# so i\'m in israel. and the trains are hot



## wokofshame (Jun 6, 2007)

so i'm in israel. and it's amazing beyond my wildest dreams. i would really love to ride trains here but......
this entire country is guarded (everything important)
by really canny israelis w/ M-16's . and i' m sure any railyard is also.
there's a good possibility of being mistaken for a terrorist and shot in the leg if you ride a train. noone rides here and terrorism is in a big profile.
i'm contemplating a freight-only route in the north of the country and avoiding the trackage that's shared with passenger trains , but still....
its mad sketchy
anyone have any input or advice?


----------



## FrumpyWatkins (Jun 6, 2007)

That is the worst idea I have ever heard, I'm sorry. Do not even think about riding in Israel, you will get caught if not killed.

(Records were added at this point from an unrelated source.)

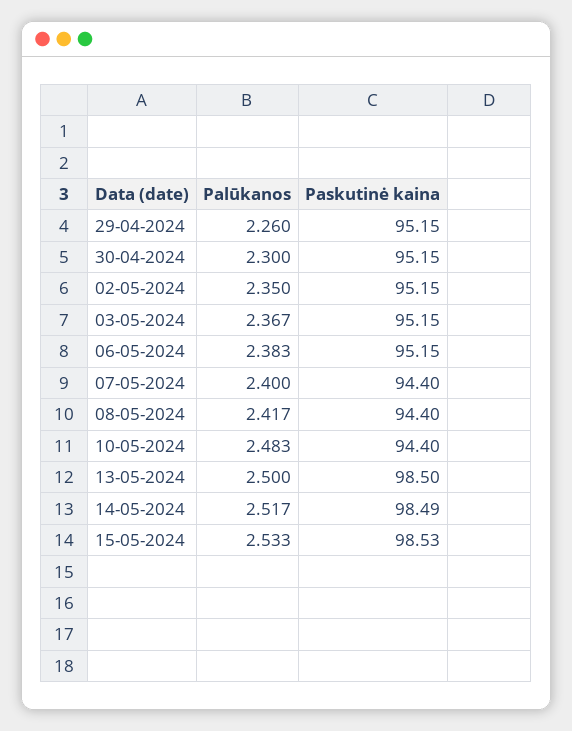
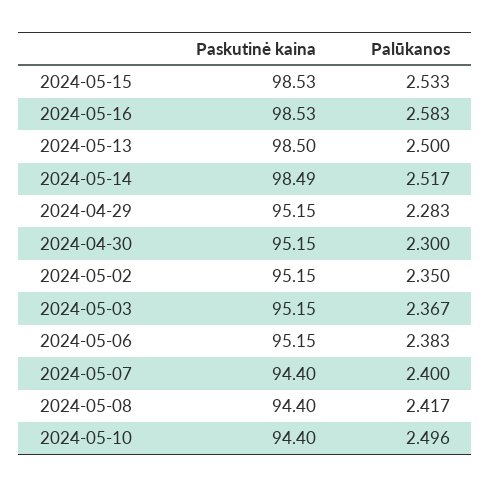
  {
    "Palūkanos": {
-     "29-04-2024": 2.26,
+     "29-04-2024": 2.283,
      "30-04-2024": 2.3,
      "02-05-2024": 2.35,
      "03-05-2024": 2.367,
      "06-05-2024": 2.383,
      "07-05-2024": 2.4,
      "08-05-2024": 2.417,
-     "10-05-2024": 2.483,
+     "10-05-2024": 2.496,
      "13-05-2024": 2.5,
      "14-05-2024": 2.517,
-     "15-05-2024": 2.533
+     "15-05-2024": 2.533,
+     "2024-05-16": 2.583
    },
    "Paskutinė kaina": {
      "29-04-2024": 95.15,
      "30-04-2024": 95.15,
      "02-05-2024": 95.15,
      "03-05-2024": 95.15,
      "06-05-2024": 95.15,
      "07-05-2024": 94.4,
      "08-05-2024": 94.4,
      "10-05-2024": 94.4,
      "13-05-2024": 98.5,
      "14-05-2024": 98.49,
-     "15-05-2024": 98.53
+     "15-05-2024": 98.53,
+     "2024-05-16": 98.53
    }
  }

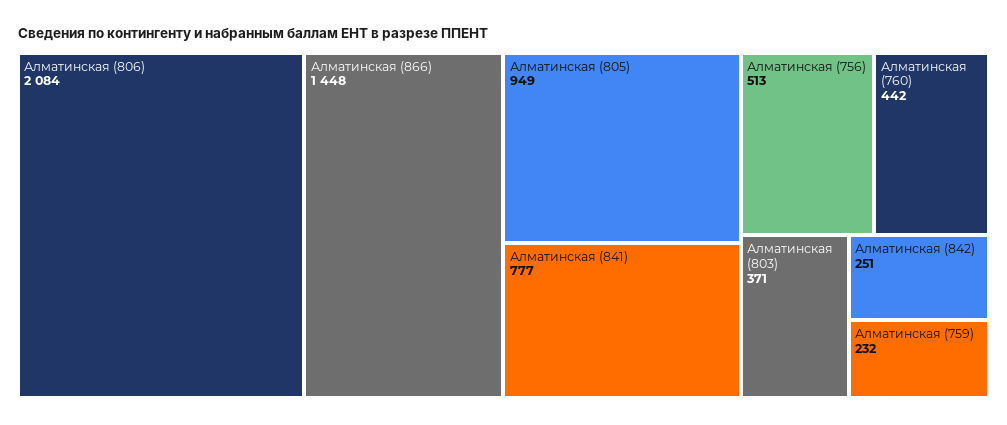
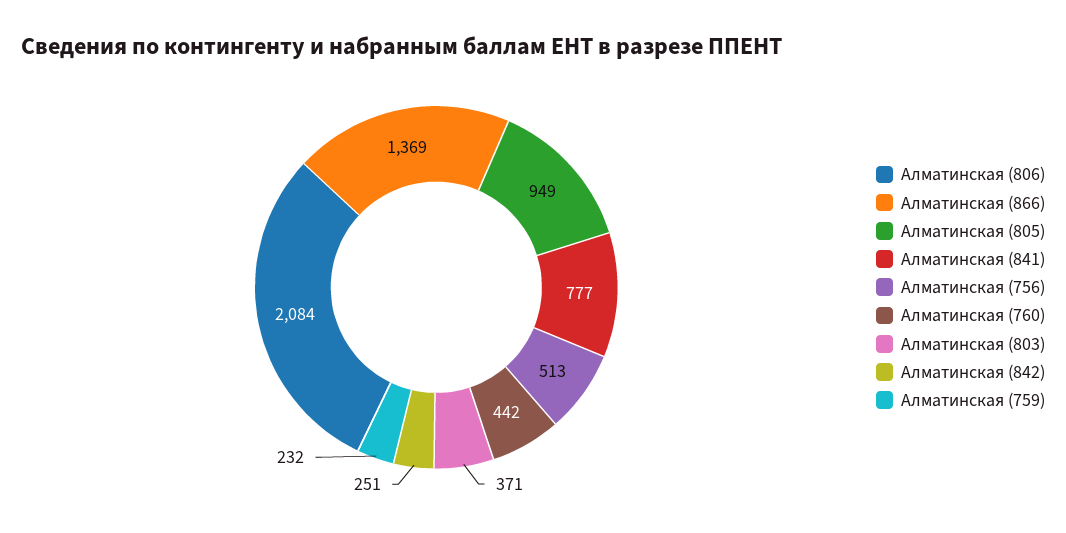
  {
    "Алматинская (806)": 2084,
-   "Алматинская (866)": 1448,
+   "Алматинская (866)": 1369,
    "Алматинская (805)": 949,
    "Алматинская (841)": 777,
    "Алматинская (756)": 513,
    "Алматинская (760)": 442,
    "Алматинская (803)": 371,
    "Алматинская (842)": 251,
    "Алматинская (759)": 232
  }

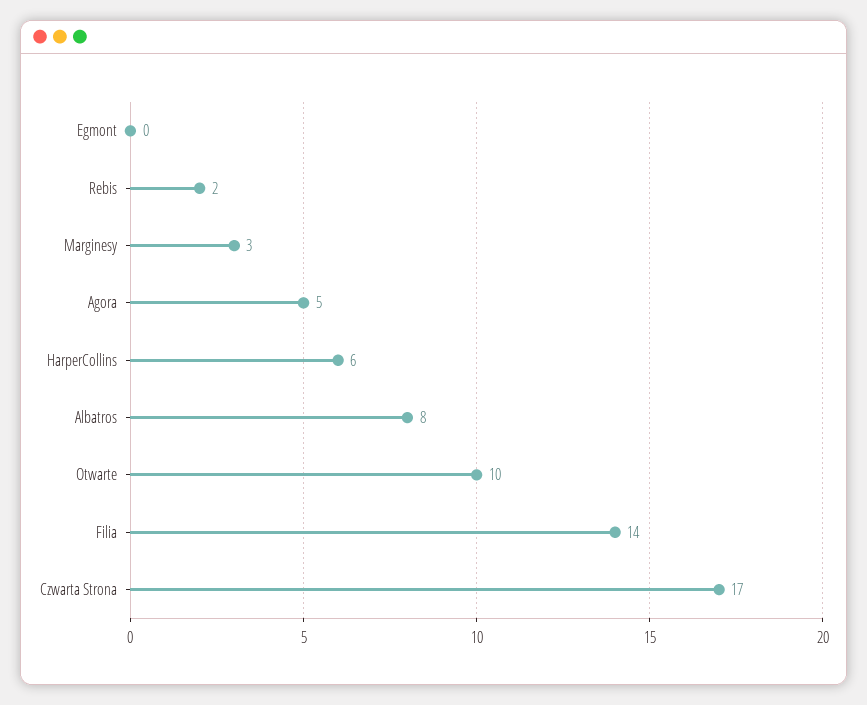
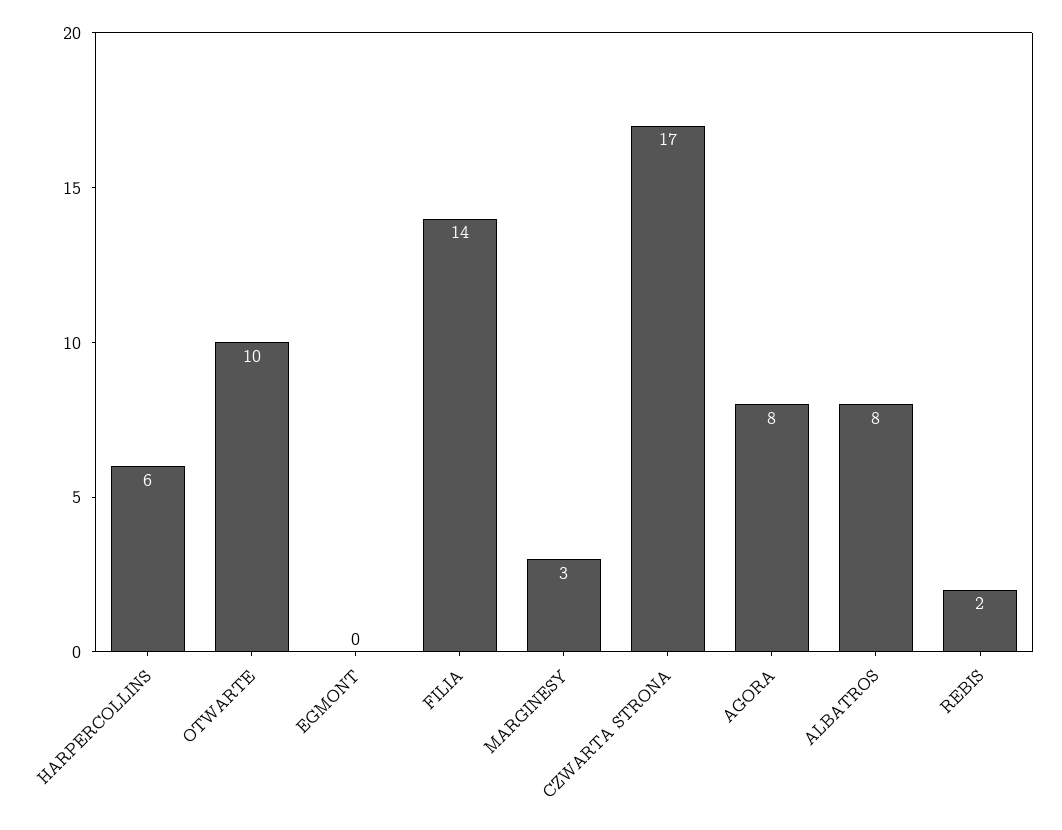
  {
    "Egmont": 0,
    "Rebis": 2,
    "Marginesy": 3,
-   "Agora": 5,
+   "Agora": 8,
    "HarperCollins": 6,
    "Albatros": 8,
    "Otwarte": 10,
    "Filia": 14,
    "Czwarta Strona": 17
  }

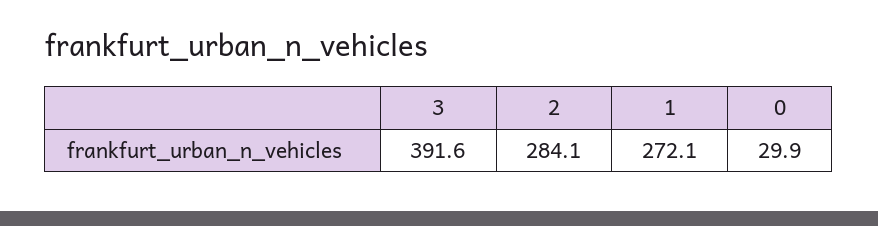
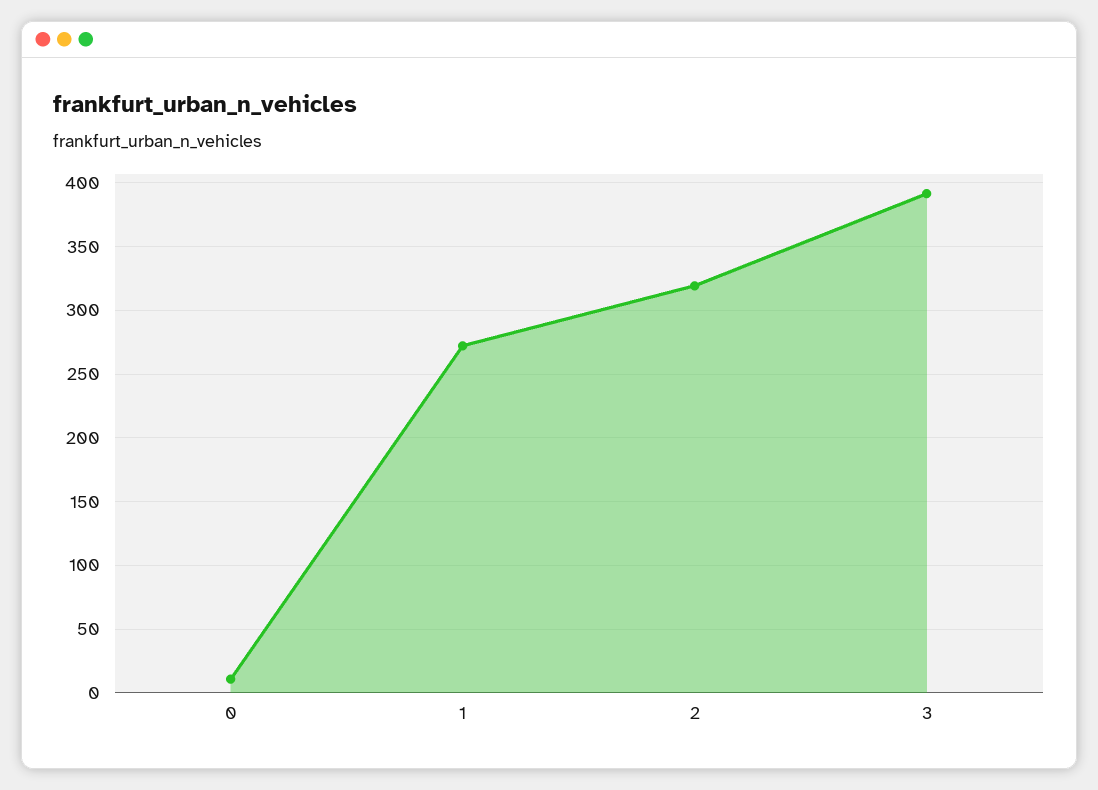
  {
    "3": 391.6,
-   "2": 284.1,
+   "2": 320,
    "1": 272.1,
-   "0": 29.9
+   "0": 10
  }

They think everyone is the enemy, so watch the fuck out.


----------



## Clay (Jun 6, 2007)

If i ride trains in isreal, i'll probably get shot... should i do it?


----------



## spaz1972 (Nov 19, 2007)

no


----------



## rootsong (Nov 19, 2007)

i don't understand what's driving you... do you _want_ to get shot/killed? is the risk worth it, or is it the risk you're _after?_ maybe you won't get shot/thrown in prison, but i guess you have to ask yourself if the joy of ride/bus ticket money saved is worth the risk of dying or serious jail time. i personally would grab a bus, hitch-hike or something if i were you ... especially considering that you're obviously unfamiliar with the environment. if you want to undertake something like that, i'd recommend at least putting in alot of time (months at least) studying it and immersing yourself before you put yourself on the line ... anything dangerous should be treated with due respect if you value your life and freedom.


----------



## FrumpyWatkins (Dec 1, 2007)

rememberusername said:


> I like breakfast, but i dont have enough time in teh morning to eat, should i bring the toaster in teh shower with me?



No but I do know some good traffic you can play in.


----------